Businesses have spent hundreds of millions of dollars to improve their employee engagement scores. Yet Gallup who has measured engagement scores since 2000 has seen little if any change. Engagement has been defined a number of ways including employees who consistency give discretionary effort and have a desire to remain employed at their company. Gallup defines engagement as employees who are involved in, enthusiastic about and committed to their work and workplace. Engagement is directly linked to performance thus profit.
Performance and engagement are both results of cultural, technological and physical environments. Performance consultants agree that workplace performance is affected as much as 80% by environmental factors such as tools, materials and procedures, specificity and timeliness of feedback and clarity of expectations.
Removing barriers and providing the right tools to make tasks efficient are managerial functions. Managers miss the mark and entitlement creeps in when managers attempt to remove all the barriers. Entitlement is reinforced when barriers become excuses for lack of performance. Cy Wakeman, a leadership expert and best-selling author advocates accepting the current circumstances and encouraging personal accountability for results.

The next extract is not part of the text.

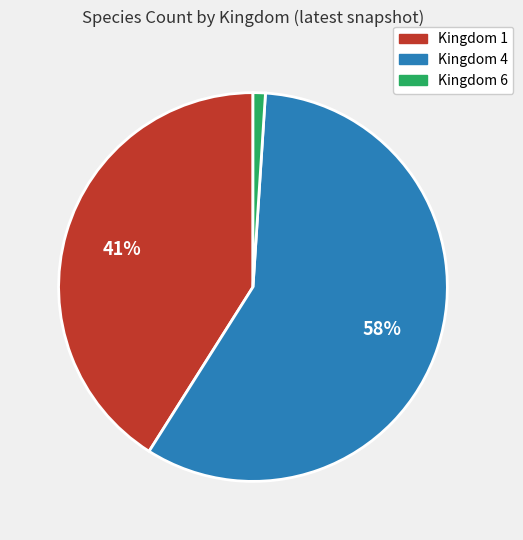

How many slices are in this pie chart?

3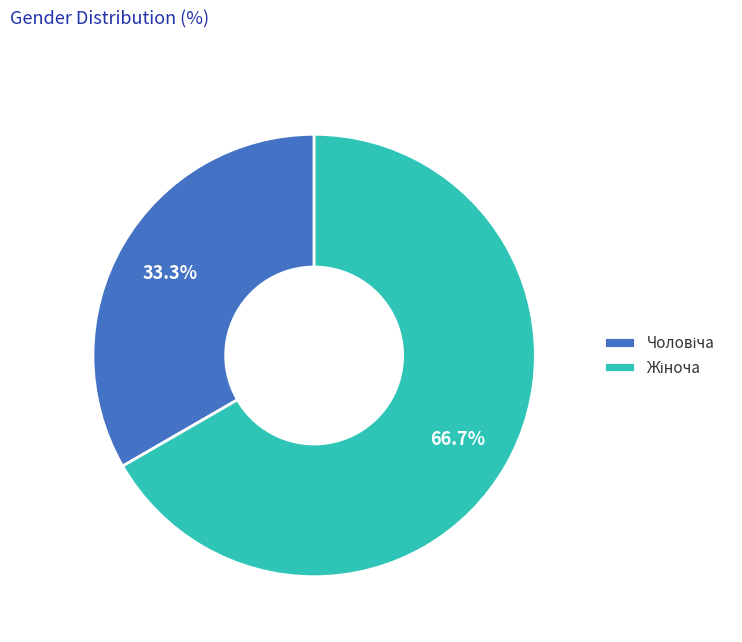

Is there a majority slice in this chart?

Yes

Leaders are in charge of allocating those environmental factors to ensure employees have the tools and resources to fulfill their goals. Wakeman agrees that clarity of expectations and specificity and timeliness of feedback are required. She disagrees with leaders and managers who spoon feed employees. Instead, allow employees to figure out how to navigate the barriers. Let them navigate and grow. Managers too focused on clearing the path for employees may also lose sight of performance expectations.
Likewise, teachers became so enamored with growth mindset to motivate children to achieve, some lost sight of achievement as its purpose. Carol Dweck, Stanford University Psychology professor and author of Mindset: The New Psychology of Success encourages people to reward effort in order to have a “growth mindset” one that understands effort, not talent leads to achievement. Growth mindset helps children feel good that they tried, even though they have yet to achieve the goal. Dweck did not teach stop at “Great effort; you did your best.”

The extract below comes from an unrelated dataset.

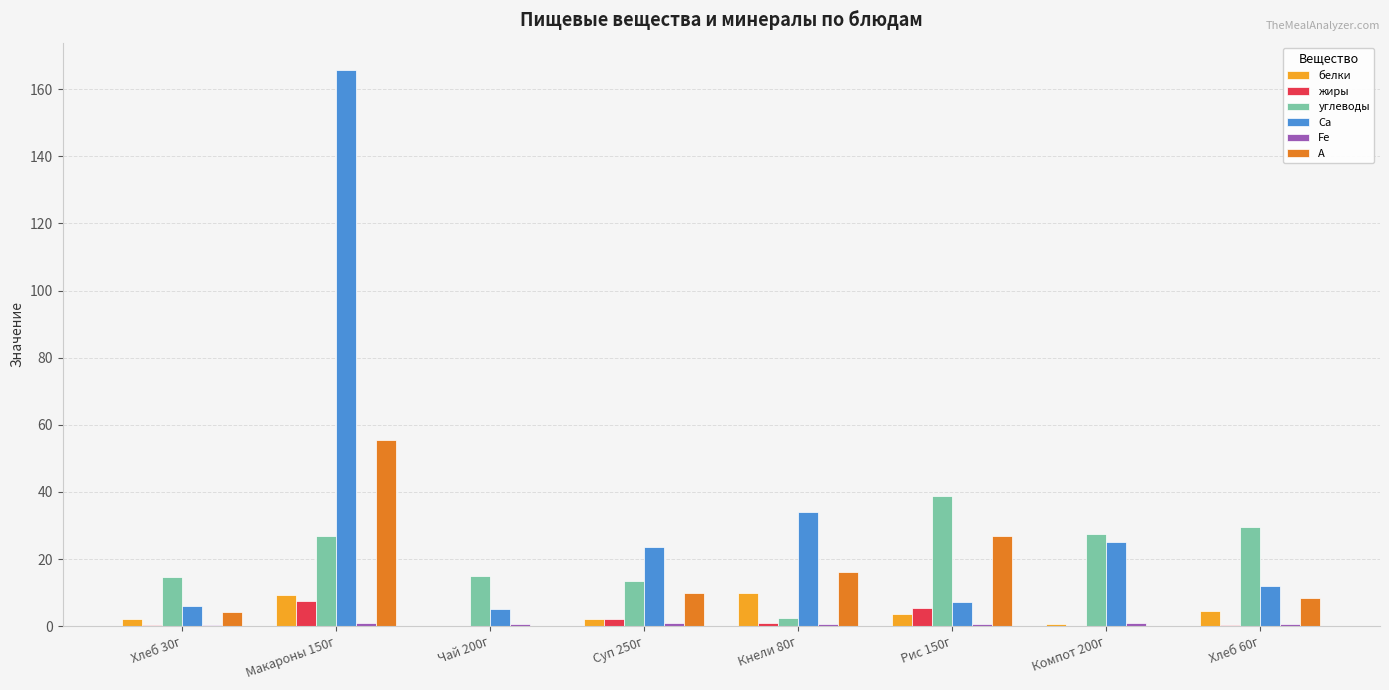

What is the spread (max minus min) of values at Рис 150г?

38.3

Some educators, who endorsed growth mindset did not follow through on classroom practices. Dweck’s response is “The growth mindset was intended to close achievement gaps, not hide them.” The same is true for removing barriers in the work environment. Remove a barrier, don’t change the expectation.
Wakeman encourages managers and leaders to compensate value, not effort. She promotes compensating your employees in direct proportion to the value they deliver, not their effort or their daily tasks or hours invested. Managers who bend over backward to make life easy for employees may be enabling entitlement. If you have an entitled workforce, ask yourself how you are reinforcing it.